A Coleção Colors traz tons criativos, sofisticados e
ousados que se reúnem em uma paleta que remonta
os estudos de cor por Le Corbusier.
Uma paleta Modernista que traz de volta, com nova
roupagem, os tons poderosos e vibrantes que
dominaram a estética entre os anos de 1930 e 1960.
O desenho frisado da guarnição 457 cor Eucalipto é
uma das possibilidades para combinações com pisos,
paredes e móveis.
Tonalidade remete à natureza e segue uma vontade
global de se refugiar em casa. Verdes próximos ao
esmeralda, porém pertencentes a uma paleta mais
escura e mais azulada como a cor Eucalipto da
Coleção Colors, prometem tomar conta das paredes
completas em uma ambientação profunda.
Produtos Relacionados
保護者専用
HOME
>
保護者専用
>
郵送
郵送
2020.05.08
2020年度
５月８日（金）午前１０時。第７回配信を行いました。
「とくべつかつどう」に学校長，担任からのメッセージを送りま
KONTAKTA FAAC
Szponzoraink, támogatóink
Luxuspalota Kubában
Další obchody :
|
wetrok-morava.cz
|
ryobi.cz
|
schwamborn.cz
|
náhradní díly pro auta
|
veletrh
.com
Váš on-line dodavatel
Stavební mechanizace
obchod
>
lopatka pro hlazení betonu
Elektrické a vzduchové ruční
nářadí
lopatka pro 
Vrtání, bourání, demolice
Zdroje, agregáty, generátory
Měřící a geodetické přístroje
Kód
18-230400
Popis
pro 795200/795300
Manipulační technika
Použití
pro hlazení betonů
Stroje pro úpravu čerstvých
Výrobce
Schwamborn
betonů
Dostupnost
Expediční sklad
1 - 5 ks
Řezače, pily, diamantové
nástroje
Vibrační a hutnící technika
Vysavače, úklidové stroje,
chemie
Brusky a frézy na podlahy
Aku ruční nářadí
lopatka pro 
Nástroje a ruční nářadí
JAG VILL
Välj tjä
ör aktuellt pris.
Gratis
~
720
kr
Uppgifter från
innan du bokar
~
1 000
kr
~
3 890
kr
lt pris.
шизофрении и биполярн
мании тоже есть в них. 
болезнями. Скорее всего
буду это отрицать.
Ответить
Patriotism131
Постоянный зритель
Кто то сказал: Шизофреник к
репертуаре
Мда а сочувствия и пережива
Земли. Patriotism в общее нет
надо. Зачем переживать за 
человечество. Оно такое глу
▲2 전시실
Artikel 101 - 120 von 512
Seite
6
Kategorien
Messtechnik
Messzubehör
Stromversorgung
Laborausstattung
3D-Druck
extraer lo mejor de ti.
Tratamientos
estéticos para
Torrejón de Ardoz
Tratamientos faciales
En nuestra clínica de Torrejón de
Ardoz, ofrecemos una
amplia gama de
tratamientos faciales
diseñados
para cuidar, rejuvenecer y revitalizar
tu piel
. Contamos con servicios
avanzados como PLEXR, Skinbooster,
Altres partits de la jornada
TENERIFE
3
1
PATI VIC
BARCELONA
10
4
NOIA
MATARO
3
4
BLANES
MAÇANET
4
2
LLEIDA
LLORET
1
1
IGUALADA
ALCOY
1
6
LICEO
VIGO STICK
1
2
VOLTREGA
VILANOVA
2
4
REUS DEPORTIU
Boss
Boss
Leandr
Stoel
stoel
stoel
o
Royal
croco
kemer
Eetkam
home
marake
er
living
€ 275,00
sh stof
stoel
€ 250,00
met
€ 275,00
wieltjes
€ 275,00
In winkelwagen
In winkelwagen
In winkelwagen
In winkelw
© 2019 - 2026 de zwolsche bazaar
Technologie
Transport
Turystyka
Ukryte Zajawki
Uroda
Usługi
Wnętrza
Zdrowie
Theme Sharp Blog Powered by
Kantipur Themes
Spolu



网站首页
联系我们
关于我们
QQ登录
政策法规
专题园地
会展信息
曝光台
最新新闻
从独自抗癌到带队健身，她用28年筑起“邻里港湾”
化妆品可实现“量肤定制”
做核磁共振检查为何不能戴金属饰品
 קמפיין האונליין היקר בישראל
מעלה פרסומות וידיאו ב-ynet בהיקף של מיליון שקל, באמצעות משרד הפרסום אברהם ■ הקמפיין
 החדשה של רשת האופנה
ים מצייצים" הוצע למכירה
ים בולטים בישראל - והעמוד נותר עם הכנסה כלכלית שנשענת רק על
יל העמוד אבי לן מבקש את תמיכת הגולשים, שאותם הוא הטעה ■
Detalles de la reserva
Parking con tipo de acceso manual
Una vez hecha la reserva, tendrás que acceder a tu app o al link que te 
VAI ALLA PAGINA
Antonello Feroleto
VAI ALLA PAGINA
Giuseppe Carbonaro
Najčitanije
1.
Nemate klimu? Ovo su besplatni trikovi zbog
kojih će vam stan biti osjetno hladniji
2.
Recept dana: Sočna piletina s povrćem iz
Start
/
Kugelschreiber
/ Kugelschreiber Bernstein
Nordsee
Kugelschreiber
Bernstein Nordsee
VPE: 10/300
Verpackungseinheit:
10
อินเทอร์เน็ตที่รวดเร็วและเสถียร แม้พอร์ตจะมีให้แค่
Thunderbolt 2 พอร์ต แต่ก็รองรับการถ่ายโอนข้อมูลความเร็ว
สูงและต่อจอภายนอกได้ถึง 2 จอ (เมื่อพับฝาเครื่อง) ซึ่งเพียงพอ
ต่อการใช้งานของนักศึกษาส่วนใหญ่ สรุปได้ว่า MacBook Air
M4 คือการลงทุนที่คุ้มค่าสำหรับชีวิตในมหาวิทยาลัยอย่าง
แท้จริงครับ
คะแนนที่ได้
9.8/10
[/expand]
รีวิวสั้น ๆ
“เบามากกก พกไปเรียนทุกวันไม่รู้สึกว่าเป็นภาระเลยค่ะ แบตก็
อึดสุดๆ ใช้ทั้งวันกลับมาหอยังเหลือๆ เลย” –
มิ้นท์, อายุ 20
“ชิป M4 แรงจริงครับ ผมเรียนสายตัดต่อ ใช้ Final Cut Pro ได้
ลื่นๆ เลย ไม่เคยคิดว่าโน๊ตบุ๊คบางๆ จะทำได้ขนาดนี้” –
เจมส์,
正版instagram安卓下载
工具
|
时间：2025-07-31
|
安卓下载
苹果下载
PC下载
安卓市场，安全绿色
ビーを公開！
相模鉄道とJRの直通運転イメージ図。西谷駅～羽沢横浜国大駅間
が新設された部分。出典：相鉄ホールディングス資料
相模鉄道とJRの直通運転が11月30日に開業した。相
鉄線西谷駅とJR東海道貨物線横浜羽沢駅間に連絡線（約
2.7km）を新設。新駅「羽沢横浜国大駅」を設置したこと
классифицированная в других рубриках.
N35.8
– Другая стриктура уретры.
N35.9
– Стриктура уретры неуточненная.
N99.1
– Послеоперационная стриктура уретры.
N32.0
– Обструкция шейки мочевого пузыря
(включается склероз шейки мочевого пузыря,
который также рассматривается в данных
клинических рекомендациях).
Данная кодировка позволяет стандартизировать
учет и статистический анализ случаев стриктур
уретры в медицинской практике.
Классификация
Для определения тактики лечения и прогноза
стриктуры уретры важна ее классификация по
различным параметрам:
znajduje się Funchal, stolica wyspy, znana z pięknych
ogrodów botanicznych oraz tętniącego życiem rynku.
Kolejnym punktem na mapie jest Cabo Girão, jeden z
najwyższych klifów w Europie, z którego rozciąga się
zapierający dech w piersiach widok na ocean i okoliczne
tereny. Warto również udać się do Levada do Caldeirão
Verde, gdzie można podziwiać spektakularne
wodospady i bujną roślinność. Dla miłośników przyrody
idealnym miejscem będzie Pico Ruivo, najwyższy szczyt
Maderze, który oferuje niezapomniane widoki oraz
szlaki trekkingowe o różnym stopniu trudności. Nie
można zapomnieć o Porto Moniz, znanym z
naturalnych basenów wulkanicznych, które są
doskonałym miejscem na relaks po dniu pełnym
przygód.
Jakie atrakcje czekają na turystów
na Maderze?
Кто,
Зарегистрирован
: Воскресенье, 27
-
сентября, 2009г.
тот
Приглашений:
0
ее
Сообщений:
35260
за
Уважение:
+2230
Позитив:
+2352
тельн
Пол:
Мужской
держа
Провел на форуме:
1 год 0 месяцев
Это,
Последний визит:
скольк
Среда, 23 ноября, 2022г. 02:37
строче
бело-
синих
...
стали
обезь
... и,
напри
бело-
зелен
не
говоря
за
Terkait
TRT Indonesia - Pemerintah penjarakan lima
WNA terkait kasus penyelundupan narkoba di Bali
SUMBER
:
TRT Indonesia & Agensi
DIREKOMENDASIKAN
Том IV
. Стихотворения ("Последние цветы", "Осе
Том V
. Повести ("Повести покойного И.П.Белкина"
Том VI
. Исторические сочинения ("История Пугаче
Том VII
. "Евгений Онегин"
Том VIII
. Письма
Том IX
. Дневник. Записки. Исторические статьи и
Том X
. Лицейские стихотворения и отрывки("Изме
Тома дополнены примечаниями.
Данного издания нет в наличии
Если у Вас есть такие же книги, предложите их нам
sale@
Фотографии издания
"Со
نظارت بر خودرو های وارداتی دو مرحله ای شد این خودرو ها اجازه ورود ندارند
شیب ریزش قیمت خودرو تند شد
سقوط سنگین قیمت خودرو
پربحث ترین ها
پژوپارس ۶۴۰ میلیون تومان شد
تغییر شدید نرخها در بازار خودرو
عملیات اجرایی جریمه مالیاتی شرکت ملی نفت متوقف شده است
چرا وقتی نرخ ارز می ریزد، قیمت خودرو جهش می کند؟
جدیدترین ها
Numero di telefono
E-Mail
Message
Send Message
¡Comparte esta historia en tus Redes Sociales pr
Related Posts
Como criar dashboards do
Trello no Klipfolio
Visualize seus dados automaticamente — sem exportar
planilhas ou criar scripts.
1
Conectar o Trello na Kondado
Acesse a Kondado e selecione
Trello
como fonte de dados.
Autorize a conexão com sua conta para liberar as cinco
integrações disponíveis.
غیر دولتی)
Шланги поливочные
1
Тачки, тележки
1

+---+

### [The problem]
The lines needed are the ones from the first line of the entries through the line that contains "Torrejón de Ardoz", given again without any change.

### [Reply]
A Coleção Colors traz tons criativos, sofisticados e
ousados que se reúnem em uma paleta que remonta
os estudos de cor por Le Corbusier.
Uma paleta Modernista que traz de volta, com nova
roupagem, os tons poderosos e vibrantes que
dominaram a estética entre os anos de 1930 e 1960.
O desenho frisado da guarnição 457 cor Eucalipto é
uma das possibilidades para combinações com pisos,
paredes e móveis.
Tonalidade remete à natureza e segue uma vontade
global de se refugiar em casa. Verdes próximos ao
esmeralda, porém pertencentes a uma paleta mais
escura e mais azulada como a cor Eucalipto da
Coleção Colors, prometem tomar conta das paredes
completas em uma ambientação profunda.
Produtos Relacionados
保護者専用
HOME
>
保護者専用
>
郵送
郵送
2020.05.08
2020年度
５月８日（金）午前１０時。第７回配信を行いました。
「とくべつかつどう」に学校長，担任からのメッセージを送りま
KONTAKTA FAAC
Szponzoraink, támogatóink
Luxuspalota Kubában
Další obchody :
|
wetrok-morava.cz
|
ryobi.cz
|
schwamborn.cz
|
náhradní díly pro auta
|
veletrh
.com
Váš on-line dodavatel
Stavební mechanizace
obchod
>
lopatka pro hlazení betonu
Elektrické a vzduchové ruční
nářadí
lopatka pro 
Vrtání, bourání, demolice
Zdroje, agregáty, generátory
Měřící a geodetické přístroje
Kód
18-230400
Popis
pro 795200/795300
Manipulační technika
Použití
pro hlazení betonů
Stroje pro úpravu čerstvých
Výrobce
Schwamborn
betonů
Dostupnost
Expediční sklad
1 - 5 ks
Řezače, pily, diamantové
nástroje
Vibrační a hutnící technika
Vysavače, úklidové stroje,
chemie
Brusky a frézy na podlahy
Aku ruční nářadí
lopatka pro 
Nástroje a ruční nářadí
JAG VILL
Välj tjä
ör aktuellt pris.
Gratis
~
720
kr
Uppgifter från
innan du bokar
~
1 000
kr
~
3 890
kr
lt pris.
шизофрении и биполярн
мании тоже есть в них. 
болезнями. Скорее всего
буду это отрицать.
Ответить
Patriotism131
Постоянный зритель
Кто то сказал: Шизофреник к
репертуаре
Мда а сочувствия и пережива
Земли. Patriotism в общее нет
надо. Зачем переживать за 
человечество. Оно такое глу
▲2 전시실
Artikel 101 - 120 von 512
Seite
6
Kategorien
Messtechnik
Messzubehör
Stromversorgung
Laborausstattung
3D-Druck
extraer lo mejor de ti.
Tratamientos
estéticos para
Torrejón de Ardoz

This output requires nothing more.